Karto menarik nafas dalam. Sebentar -- sebentar pria setengah baya itu memperbaiki posisi duduknya di kursi tunggu. Raut gelisah terpancar dari wajahnya, keringat dingin mulai turun dari pinggiran kepalanya, lantas ia pun menyekanya dengan tangan kirinya. Sementara di tangan kanan yang mulai basah Karena keringat itu, digenggamnya selembar kertas putih berukuran setengah bagian kertas A4.
Karto menoleh ke kanan dan ke kiri, seperti mencari seseorang. Tak berselang lama, Kang Juki muncul di pintu masuk TPS. Ia tersenyum sumringah demi dilihatnya Karto, pun sebaliknya. Karto bangkit berdiri menghampiri Kang Juki, lalu bersama -- sama keluar dari sana.
"Ini, Kang." Karto mengulurkan kertas yang sedari tadi digenggamnya.
Kang Juki menerima kertas itu, lantas ia pun tergelak mengetahui kertasnya sedikit lembab terkena keringat dari tangan Karto. Ia menepuk -- nepuk punggung Karto. Lalu ia meninggalkan Karto di luar, sementara itu ia sendiri masuk kembali ke area TPS.
"Kang, tunggu siapa ?" Tanya Amran. Dia adalah salah satu aktivitis partai.
"Tidak, Nak Amran." Karto terkejut punggungnya ditepuk oleh Amran dari belakang.
"Ohh, kalau begitu, ayo masuk ke dalam." Ajaknya.
"Sudah, Nak." Karto menunjukkan ujung jari kelingkingnya yang berwarna ungu tua.
Di usianya yang tak lagi muda, Karto Sudah beberapa kali mengikuti pemilihan. Kali ini ia harus memilih Bupati dan Wakil Bupati di daerahnya. Itu yang membuatnya agak gugup. Karto mengaku tidak terlalu mengenal sosok -- sosok yang akan dipilihnya.
Ia masih ingat obrolannya dengan Emon saat bersama -- sama mencari rumput kambing.
"Kang, nanti pemilihan mau pilih siapa ?" Tanya Emon
"Belum tahu, Mon. Kalau kamu ?"
"Wah, itu rahasia, Kang." Jawabnya.
"Tadi bilangnya rahasia, tapi kamu nanya sama saya ?" Karto merasa kesal. Emon hanya tertawa melihat tingkah Karto.
Beberapa saat yang lalu di bilik suara, mata Karto terbelalak. Ia melihat gambar lima pasang calon bupati dan calon wakil bupati di daerahnya. Keringat dingin mulai turun dari kepalanya yang sudah beruban.

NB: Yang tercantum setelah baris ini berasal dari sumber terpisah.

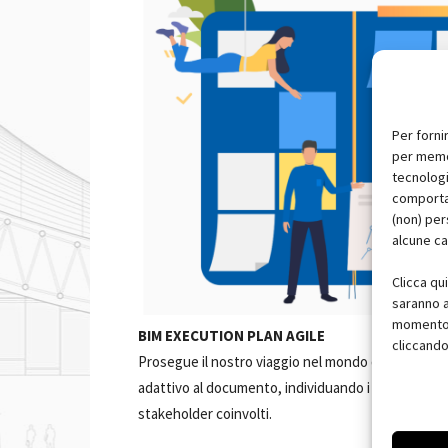
Per forni
per memor
tecnologi
comportam
(non) per
alcune ca
Clicca qu
saranno a
momento, 
BIM EXECUTION PLAN AGILE
cliccando
Prosegue il nostro viaggio nel mondo del BIM. In q
adattivo al documento, individuando i rischi conne
stakeholder coinvolti.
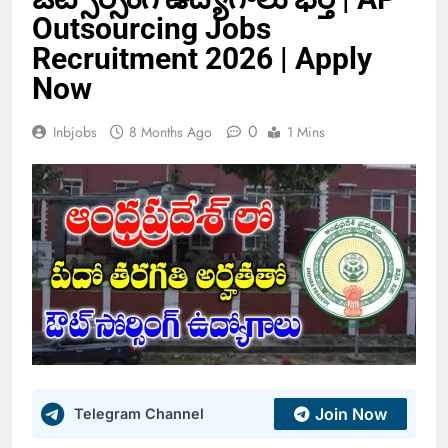
Outsourcing Jobs
Recruitment 2026 | Apply
Now
0
Inbjobs
8 Months Ago
1 Mins
Join Now
Telegram Channel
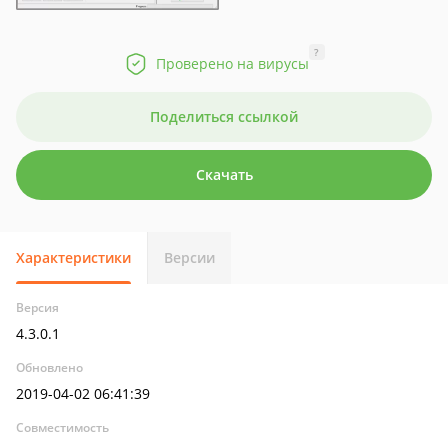
?
Проверено на вирусы
Поделиться ссылкой
Скачать
Характеристики
Версии
Версия
4.3.0.1
Обновлено
2019-04-02 06:41:39
Совместимость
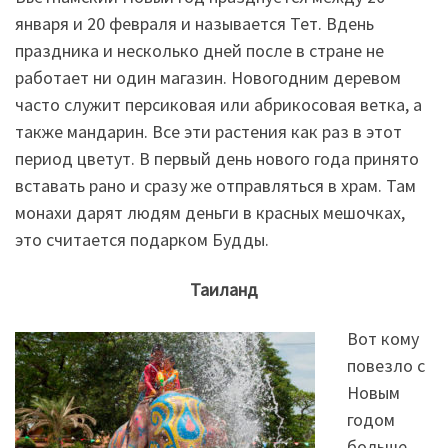
января и 20 февраля и называется Тет. Вдень
праздника и несколько дней после в стране не
работает ни один магазин. Новогодним деревом
часто служит персиковая или абрикосовая ветка, а
также мандарин. Все эти растения как раз в этот
период цветут. В первый день нового года принято
вставать рано и сразу же отправляться в храм. Там
монахи дарят людям деньги в красных мешочках,
это считается подарком Будды.
Таиланд
Вот кому
повезло с
Новым
годом
больше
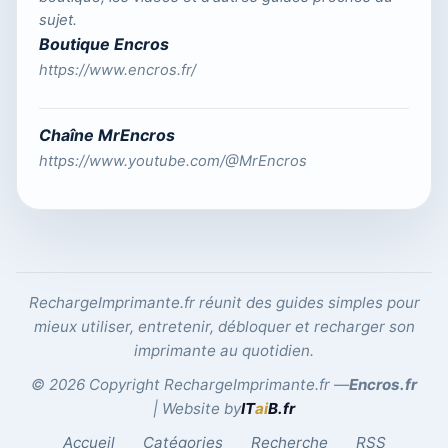
sujet.
Boutique Encros
https://www.encros.fr/
Chaîne MrEncros
https://www.youtube.com/@MrEncros
RechargeImprimante.fr réunit des guides simples pour
mieux utiliser, entretenir, débloquer et recharger son
imprimante au quotidien.
© 2026 Copyright RechargeImprimante.fr —
Encros.fr
| Website by
IT
ai
B
.fr
Accueil
Catégories
Recherche
RSS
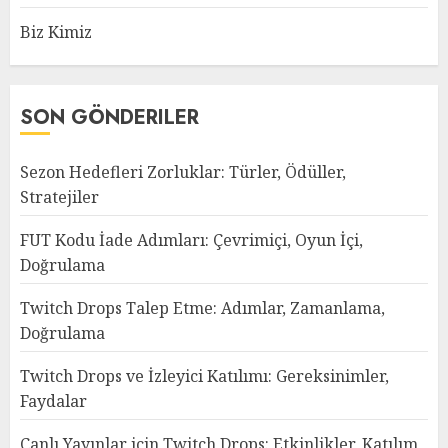
Biz Kimiz
SON GÖNDERILER
Sezon Hedefleri Zorluklar: Türler, Ödüller,
Stratejiler
FUT Kodu İade Adımları: Çevrimiçi, Oyun İçi,
Doğrulama
Twitch Drops Talep Etme: Adımlar, Zamanlama,
Doğrulama
Twitch Drops ve İzleyici Katılımı: Gereksinimler,
Faydalar
Canlı Yayınlar için Twitch Drops: Etkinlikler, Katılım,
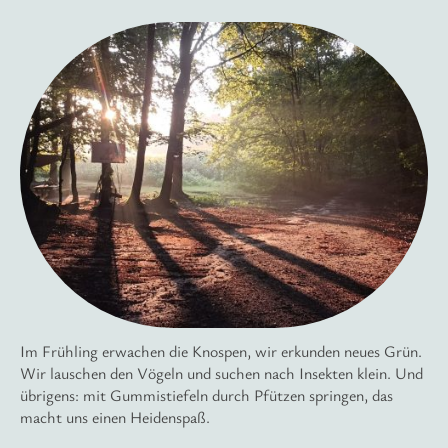
Im Frühling erwachen die Knospen, wir erkunden neues Grün.
Wir lauschen den Vögeln und suchen nach Insekten klein. Und
übrigens: mit Gummistiefeln durch Pfützen springen, das
macht uns einen Heidenspaß.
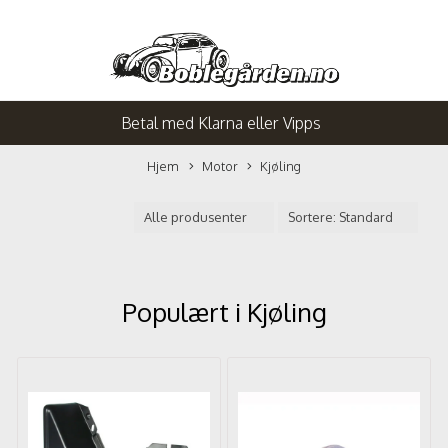
Betal med Klarna eller Vipps
Hjem
Motor
Kjøling
Populært i
Kjøling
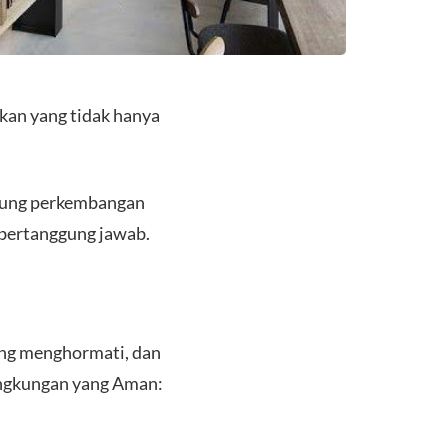
kan yang tidak hanya
ukung perkembangan
 bertanggung jawab.
ling menghormati, dan
Lingkungan yang Aman:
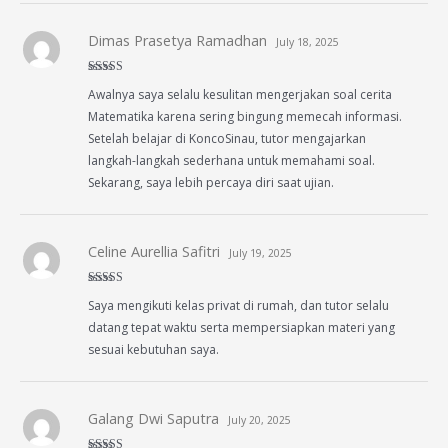
Dimas Prasetya Ramadhan
July 18, 2025
Rated
5
out
Awalnya saya selalu kesulitan mengerjakan soal cerita
of 5
Matematika karena sering bingung memecah informasi.
Setelah belajar di KoncoSinau, tutor mengajarkan
langkah-langkah sederhana untuk memahami soal.
Sekarang, saya lebih percaya diri saat ujian.
Celine Aurellia Safitri
July 19, 2025
Rated
4
Saya mengikuti kelas privat di rumah, dan tutor selalu
out of 5
datang tepat waktu serta mempersiapkan materi yang
sesuai kebutuhan saya.
Galang Dwi Saputra
July 20, 2025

"Visi saya adalah menjadikan kabupaten ini sebagai kabupaten sejahtera, aman, dan bersih dari KKN." Terngiang kembali ucapan Paket nomor 1.
"Pilih saya agar ekonomi bisa meningkat dengan mengundang para investor." Ujar Paket Nomor 2.
"Kang, nanti jangan lupa pilih Paket Nomor 3 ya. Itu masih keluarga dengan kita." Bujuk Poniman.
Sementara Amran dan Rusdi yang berulang -- ulang juga meyakinkannya untuk memilih Paket Nomor 4 dan Nomor 5.
Karto memejamkan matanya. Waktu lima menit yang diberikan padanya seperti sangat singkat. Ia mengucapkan sebait doa, sebelum akhirnya paku itu dengan sukses melubangi gambar salah satu pasangan bupati dan wakil bupati.
Karto keluar dari bilik suara, melangkah menuju kotak suara, lalu mencelupkan jari kelingkingnya pada botol tinta sebagai bukti keikutsertaannya dalam pemilihan.
"Karto !" Pekik Kang Juki. Ia melambaikan tangan.
Karto terkejut, dilihatnya Kang Juki sudah ada di luar tenda TPS. Ia lega majikannya juga bisa ikut memilih pemimpin daerahnya. Ia juga yang berhasil meyakinkan majikannya agar mempercepat urusannya di ibu kota dan mengorbankan lima menit untuk memilih. Karto bergegas menghampiri Kang Juki lalu mereka berjalan bersama -- sama.
"Karto, siapa yang kamu pilih tadi ?" Kang Juki tiba -- tiba menghentikan langkahnya.
"Rahasia, Kang." Jawab Karto malu -- malu.
Kang Juki menggelengkan kepalanya sambil tersenyum. Ia teringat, setiap hari Karto selalu bertanya padanya tentang paket pilihannya. Namun, diam -- diam Kang Juki mengakui bahwa ucapan Karto benar. Lima menit mungkin waktu yang sangat sedikit. Namun, lima tahun adalah waktu yang panjang untuk dijalani.